### Source excerpt:
..........

SINGAPORE - Thailand's September 19 military coup has revived a long-dormant debate about the suitability of Western-style liberal democracy in Asia. The coup, subsequent imposition of martial law and the suspension of civil liberties in Thailand has prompted many Western officials and commentators to decry an apparent reversal in political development toward a full-blown liberal democracy. Washington has described the coup as a "U-turn".

More conservative political actors in Southeast Asia meanwhile



rushed to describe liberal democracy as a cumbersome obstacle
to reliable government and social stability, even as they lamented the coup. Singaporean Prime Minister Lee Hsien Loong said: "Western-style democracy has not always delivered stable, legitimate and effective government." Indonesian Vice President Jusuf Kalla told a Washington audience at the end of September that democracy was bad for stability.

Even respected Western-educated intellectuals such as Indonesian Defense Minister Juwono Sudharsono drew salutary lessons from the Thai coup. In an interview with the local media, he stressed the apparent popular support for the Thai military's intervention. "Maybe this is a lesson for our politicians here," he said. "Stop bickering, squabbling, money politics, otherwise sooner or later our military might intervene on behalf of the people who are yearning for some degree of decisiveness and consistency."

Indeed, if you join the dots on Asia's contemporary political map, the emerging pattern is one of rising popular concern about corruption and honesty and people willing to short-circuit legal process - even at the risk of their freedom - to remove bad or divisive leaders. The reason the majority of urban Thais welcomed the military's suspension of democracy is that the government of prime minister Thaksin Shinawatra was considered corrupt and intolerant of dissent. The same concern for probity explains why crowds as large as 300,000 people have sat in the rain outside the office of Taiwanese President Chen Shui-bian in a bid to oust him from office over corruption charges.

Popular impatience
What then does this popular impatience with due process say about freedom and democracy in Asia ?

First of all, it suggests that legitimacy is not about ballots and numbers but about moral authority. In the absence of strong and fair courts of law, people judge their leaders according to their moral standing; you lose that and you lose your mandate. You will be challenged in the street because you cannot be challenged fairly in court or removed by your peers. People mistrust institutions such as courts and parliament because there is the perception that those with power and money can subvert them. Freedom is not yet perceived to be guaranteed by institutions of law.

The people of Bangkok welcomed the tanks with roses, even though in the process of removing the government the army abrogated the most liberal constitution the Thais have ever had. That's because the constitution, liberal as it was, had not been implemented properly. Few of the mechanisms built into the charter to check the abuse of power worked.

Fear and insecurity were other major reasons people supported this coup. Thaksin was defiant in the face of popular protests. He hid behind alleged plots to assassinate him and veiled threats of violence. A growing number of Thais feared the possibility of a society torn apart and divided, leading to violence. The army was seen as protecting freedom.

..........

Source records
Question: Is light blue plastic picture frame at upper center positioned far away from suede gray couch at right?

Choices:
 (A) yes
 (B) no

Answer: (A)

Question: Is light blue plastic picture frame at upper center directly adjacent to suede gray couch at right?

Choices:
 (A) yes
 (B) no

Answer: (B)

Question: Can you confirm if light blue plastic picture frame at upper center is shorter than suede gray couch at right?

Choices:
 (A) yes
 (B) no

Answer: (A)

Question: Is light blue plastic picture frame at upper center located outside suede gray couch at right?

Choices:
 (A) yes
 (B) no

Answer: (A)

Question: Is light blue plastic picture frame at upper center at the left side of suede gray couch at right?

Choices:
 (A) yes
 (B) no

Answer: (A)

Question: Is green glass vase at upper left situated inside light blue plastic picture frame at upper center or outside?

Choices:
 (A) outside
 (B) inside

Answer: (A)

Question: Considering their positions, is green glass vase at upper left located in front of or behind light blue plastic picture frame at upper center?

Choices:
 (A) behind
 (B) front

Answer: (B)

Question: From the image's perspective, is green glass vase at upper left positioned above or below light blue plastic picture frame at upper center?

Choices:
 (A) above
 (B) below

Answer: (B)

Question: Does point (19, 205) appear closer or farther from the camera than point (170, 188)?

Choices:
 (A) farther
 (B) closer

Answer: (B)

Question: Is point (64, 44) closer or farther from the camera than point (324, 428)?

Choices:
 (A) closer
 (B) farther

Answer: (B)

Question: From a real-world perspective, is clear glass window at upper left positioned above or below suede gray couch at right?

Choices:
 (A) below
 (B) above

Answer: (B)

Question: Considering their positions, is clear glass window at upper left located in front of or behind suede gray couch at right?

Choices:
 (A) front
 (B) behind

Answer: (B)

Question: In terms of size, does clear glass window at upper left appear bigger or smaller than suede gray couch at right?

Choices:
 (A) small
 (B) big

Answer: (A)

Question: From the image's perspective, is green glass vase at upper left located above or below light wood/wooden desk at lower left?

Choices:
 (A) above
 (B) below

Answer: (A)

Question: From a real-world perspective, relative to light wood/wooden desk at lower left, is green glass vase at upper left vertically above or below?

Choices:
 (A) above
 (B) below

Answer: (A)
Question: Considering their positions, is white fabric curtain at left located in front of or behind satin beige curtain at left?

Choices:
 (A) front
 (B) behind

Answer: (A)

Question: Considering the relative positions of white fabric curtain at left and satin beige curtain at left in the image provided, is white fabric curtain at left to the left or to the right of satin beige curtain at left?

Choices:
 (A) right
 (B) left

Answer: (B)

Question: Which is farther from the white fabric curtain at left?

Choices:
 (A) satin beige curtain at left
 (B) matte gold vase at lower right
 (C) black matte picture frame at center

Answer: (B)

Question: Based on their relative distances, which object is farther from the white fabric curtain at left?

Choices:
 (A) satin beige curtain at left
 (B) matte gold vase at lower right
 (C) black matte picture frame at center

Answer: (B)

..........

### Tasks:
a) Check each statement against the Thai coup excerpt and answer yes or no, quoting the words that decide it: (i) most urban Thais welcomed the military's suspension of democracy; (ii) Jusuf Kalla told a Washington audience that democracy was good for stability; (iii) the army did away with a constitution that was less liberal than earlier Thai charters.
b) Write the next few paragraphs of the Thai coup excerpt, picking up after its last sentence.
These records come from a separate source, not from the Thai coup excerpt.

### Results for each task:
a)
(i) Yes: "the majority of urban Thais welcomed the military's suspension of democracy"
(ii) No: "democracy was bad for stability"
(iii) No: "the army abrogated the most liberal constitution the Thais have ever had"

b)
All this leads us to consider whether freedom has its limits in an Asian context: Are people content with leadership that can be trusted - and by the same token, discontented when it cannot? Although it was fashionable in the 1990s for some Asian intellectuals and politicians to argue that people were willing to trade individual freedom for economic prosperity under enlightened leadership, events at the end of the decade, most notably in Indonesia, suggested that individuals value their freedom and understand the value of their vote.

There was no question that Indonesians with little or no education living in remote villages at the back end of Java knew what they were voting for two years ago when they voted for the first time in direct presidential elections. It is wrong to suggest that ordinary citizens will put primordial ties of religion and ethnicity before anything else when they vote for leadership if their sense of national identity is strong enough. The lesson: don't question the understanding and desire for freedom even at the lowest levels of traditional society.

However, the reality today, reinforced by efforts in two emerging democracies, Thailand and Taiwan, to overthrow legitimately elected governments is that freedom is still viewed subjectively - meaning that it is not a zero-sum game. People will tolerate the suspension of freedoms to gain in other areas such as security, clearing up corruption, and national unity. Notably, the majority of the millions who voted in Indonesia's 2004 presidential elections were under-educated and living in rural areas; those who supported the Thai coup and who want to oust a democratically elected leader in Taiwan are urban and educated.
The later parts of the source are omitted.